The FDA has tried to limit vitamin and mineral doses before. It was stopped only when Congress intervened in 1976 with the Proxmire Amendment, which continues to prohibit the agency from doing so. Yet if the FDA establishes so-called DSLs, the result could well be a de-facto potency limit for manufacturers afraid to market anything more than what is deemed safe by the FDA.
Kessler's real trump card, however, is a contaminated batch of the amino acid L-tryptophan, linked to 38 deaths and 1,500 injuries in the United States. For Kessler, L-tryptophan is the new thalidomide, the 1950s-era drug that caused hideous birth defects in Europe and led to a huge expansion of FDA power (even though the FDA's regulatory authority was strong enough at the time that thalidomide was never approved for sale in the United States).

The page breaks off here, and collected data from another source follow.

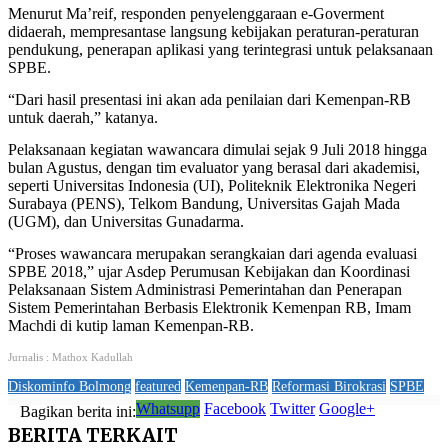
Menurut Ma’reif, responden penyelenggaraan e-Goverment
didaerah, mempresantase langsung kebijakan peraturan-peraturan
pendukung, penerapan aplikasi yang terintegrasi untuk pelaksanaan
SPBE.
“Dari hasil presentasi ini akan ada penilaian dari Kemenpan-RB
untuk daerah,” katanya.
Pelaksanaan kegiatan wawancara dimulai sejak 9 Juli 2018 hingga
bulan Agustus, dengan tim evaluator yang berasal dari akademisi,
seperti Universitas Indonesia (UI), Politeknik Elektronika Negeri
Surabaya (PENS), Telkom Bandung, Universitas Gajah Mada
(UGM), dan Universitas Gunadarma.
“Proses wawancara merupakan serangkaian dari agenda evaluasi
SPBE 2018,” ujar Asdep Perumusan Kebijakan dan Koordinasi
Pelaksanaan Sistem Administrasi Pemerintahan dan Penerapan
Sistem Pemerintahan Berbasis Elektronik Kemenpan RB, Imam
Machdi di kutip laman Kemenpan-RB.
Jurnalis : Mathox Kadullah
Diskominfo Bolmong
featured
Kemenpan-RB
Reformasi Birokrasi
SPBE
Whatsupp
Facebook
Twitter
Google+
Bagikan berita ini:
BERITA
TERKAIT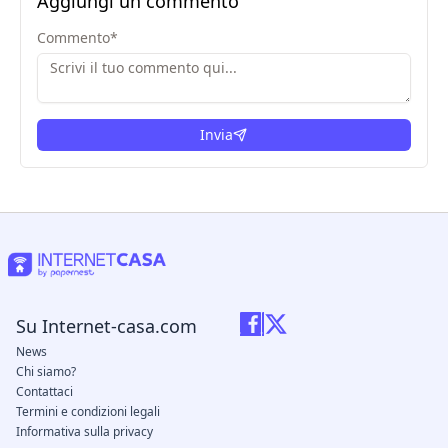
Aggiungi un commento
Commento
*
Invia
Su Internet-casa.com
News
Chi siamo?
Contattaci
Termini e condizioni legali
Informativa sulla privacy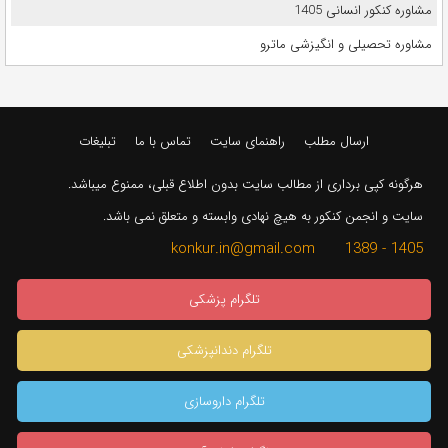
مشاوره کنکور انسانی 1405
مشاوره تحصیلی و انگیزشی ماترو
ارسال مطلب
راهنمای سایت
تماس با ما
تبلیغات
هرگونه کپی برداری از مطالب سایت بدون اطلاع قبلی، ممنوع میباشد.
سایت و انجمن کنکور به هیچ نهادی وابسته و متعلق نمی باشد.
1405 - 1389 konkur.in@gmail.com
تلگرام پزشکی
تلگرام دندانپزشکی
تلگرام داروسازی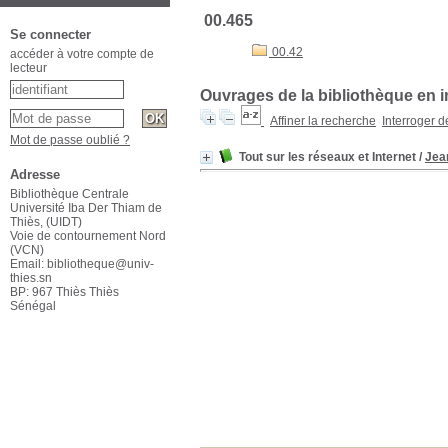
00.465
Se connecter
00.42
accéder à votre compte de
lecteur
Ouvrages de la bibliothèque en i
Affiner la recherche
Interroger 
Mot de passe oublié ?
Tout sur les réseaux et Internet
/
Jea
Adresse
Bibliothèque Centrale
Université Iba Der Thiam de
Thiès, (UIDT)
Voie de contournement Nord
(VCN)
Email: bibliotheque@univ-
thies.sn
BP: 967 Thiès Thiès
Sénégal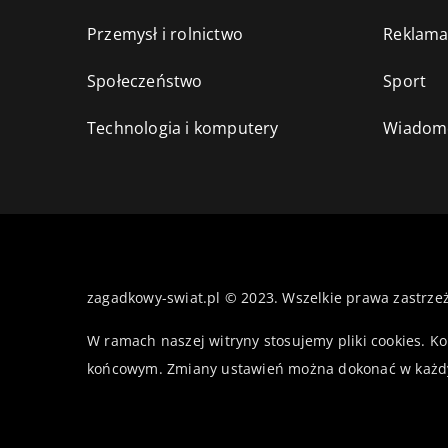
Przemysł i rolnictwo
Reklama
Społeczeństwo
Sport
Technologia i komputery
Wiadomo
zagadkowy-swiat.pl © 2023. Wszelkie prawa zastrze
W ramach naszej witryny stosujemy pliki cookies. K
końcowym. Zmiany ustawień można dokonać w każd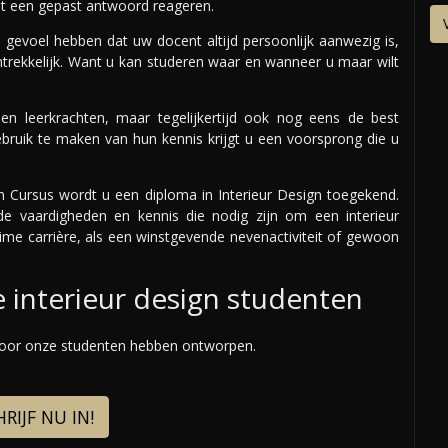
met een gepast antwoord reageren.
evoel hebben dat uw docent altijd persoonlijk aanwezig is,
trekkelijk. Want u kan studeren waar en wanneer u maar wilt
en leerkrachten, maar tegelijkertijd ook nog eens de best
bruik te maken van hun kennis krijgt u een voorsprong die u
n Cursus wordt u een diploma in Interieur Design toegekend.
de vaardigheden en kennis die nodig zijn om een interieur
ttime carrière, als een winstgevende nevenactiviteit of gewoon
 interieur design studenten
voor onze studenten hebben ontworpen.
RIJF NU IN!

Kessler repeatedly cites the L-tryptophan incident, despite convincing evidence that the contaminant was solely to blame. The agency now goes so far as to say that the essential amino acid itself could be the culprit. Blumberg, the Tufts nutrition professor, himself no devotee of amino acids, says the FDA position is "very hard to understand. I have not seen any evidence, none, zero, and the FDA hasn't put any forth. They've just made this speculation." Indeed, the FDA continues to allow L-tryptophan in infant formulas and hospital intravenous feeding—presumably because the ingestion of this suspected "toxin" is essential to maintaining health.
At each congressional hearing on supplements, several unfortunate victims of the L-tryptophan incident testify to the members, who cannot fail to be moved by their tragic stories (each of them linked only to the contaminated batch). As Connecticut Democrat Rosa DeLauro leans forward to nod in sympathy, as committee chairmen John Dingell and Henry Waxman warn darkly of the dangers of unregulated snake oils, as the weather vane Washington Post runs its piece on how Utah Republican Orrin Hatch, the FDA's chief opponent in the vitamin wars, is a paid-off stooge for the vitamin industry, one has to admire David Kessler's masterful performance.
Contributing Editor Carolyn Lochhead is Washington correspondent of the San Francisco Chronicle.